|ASCOUGH II, JAMES|
Submitted to: Book Chapter
Publication Type: Book / Chapter
Publication Acceptance Date: 3/24/2013
Publication Date: 3/2/2015
Citation: Ascough II, J.C., Delgado, J.A. 2015. Modeling landscape-scale nitrogen management for conservation. In: GIS Applications in Agriculture, Volume Four, Conservation Planning, T. Mueller and G.F. Sassenrath (Eds.). CRC Press, Boca Raton, FL. pp. 101–118. doi:10.1201/b18173-8.
Interpretive Summary: NLEAP-GIS 4.2 is an advanced tool that can conduct a quick assessment of a large number of fields over a long-term scenario to identify hot spots across the landscape. One of the model’s capabilities is that it can connect to and use GIS soil databases from the USDA-NRCS which are readily available for download from the Internet. The model can also use NRCS weather databases which are also available for Internet download. Management scenarios to evaluate nitrogen (N) use efficiencies at a given field site are easy to develop and NLEAP-GIS 4.2 can be run to quickly assess crop-landscape combinations. These databases can be exported to the newer, more advanced NLEAP GIS 5.0 prototype which supports GIS-based simulations and displays N losses to the environment using GIS-integrated NASA WorldWindTM technology and tools for spatial statistical analysis. This publication provides instructions on how to conduct a hands-on exercise using a prototype of the NLEAP GIS 5.0 modeling tool. The user will be able to do quick evaluations across large areas and identify the effects of best nitrogen management practices. The user will also be able to perform a Nitrogen Trading Tool (NTT) analysis to determine the benefits of implementing best management practices across these landscapes. These tools are helping us to assess the benefits of using nitrogen management practices to increase nitrogen use efficiency which involves applying N at the right place and time using the right method and amount.
Technical Abstract: There are concerns about how agriculture will adapt to a changing climate and other environmental challenges during the twenty-first century to provide food security for the ever-increasing global population.
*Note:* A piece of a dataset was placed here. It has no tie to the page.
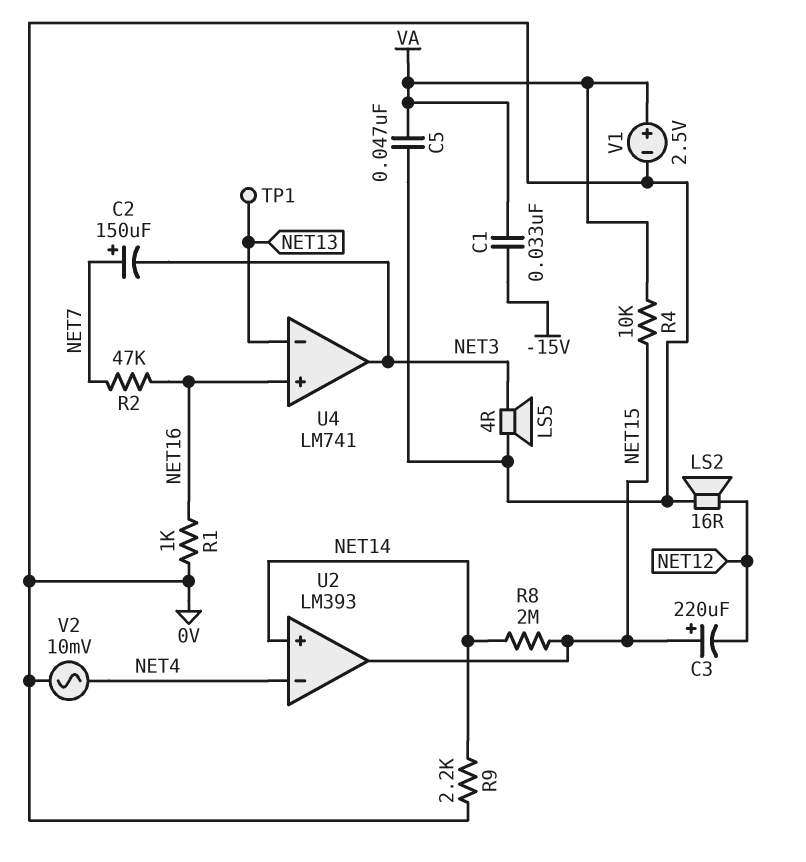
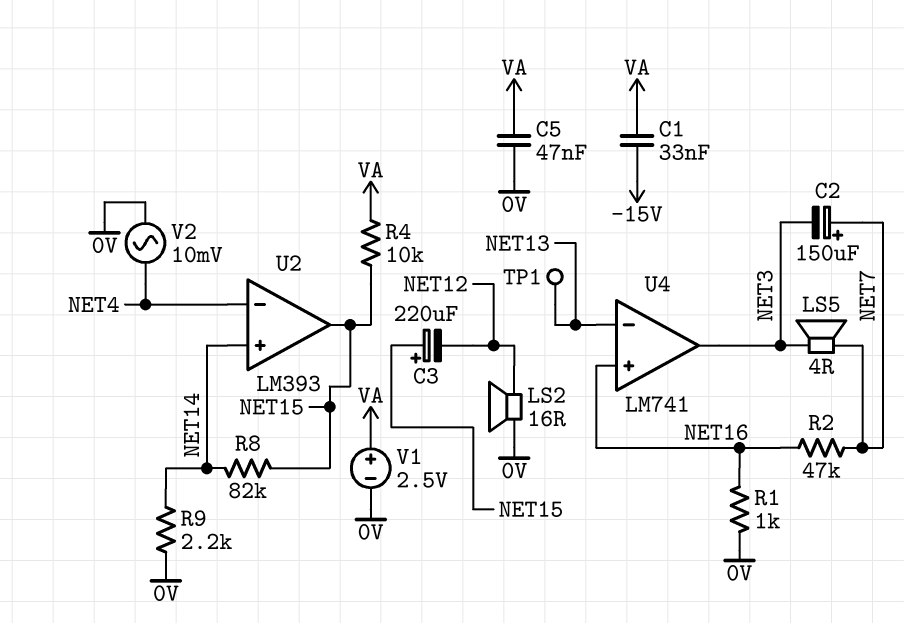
LS5: speaker 4R (0V, NET3) -> speaker 4R (NET3, NET7)
R8: 2M (NET14, NET15) -> 82k (NET14, NET15)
Designing and implementing best nitrogen management practices will be key in global food security efforts because of the positive correlation between nitrogen inputs with crop yield and nitrogen losses to the environment. Computer models are important tools that can help nutrient managers implement conservation practices on the ground to improve nitrogen use efficiencies and reduce losses of nitrogen from agricultural systems. One such tool is the NLEAP-GIS 4.2 (as well as its newest version, the NLEAP GIS 5.0), which allows analysis of multiple fields simultaneously. To use the NLEAP-GIS 4.2 tool, users need to download GIS soil databases from the NRCS, download weather databases from the NRCS for the climate station nearest to where the analysis is going to be conducted, and develop the management scenario that they want to test. If desired, the more advanced NLEAP GIS 5.0 can be used to conduct GIS-based simulations and display N losses to the environment using the GIS-integrated NASA WorldWindTM technology and tools for spatial statistical analysis. This chapter includes a hands-on exercise that covers a prototype of the NLEAP GIS 5.0 model. The user will be able to do quick evaluations across large areas and identify the effects of best management practices. The user will also be able to perform a Nitrogen Trading Tool (NTT) analysis and determine the potential benefits of implementing management practices and the quantity of nitrogen savings that could potentially be traded in future air or water quality markets.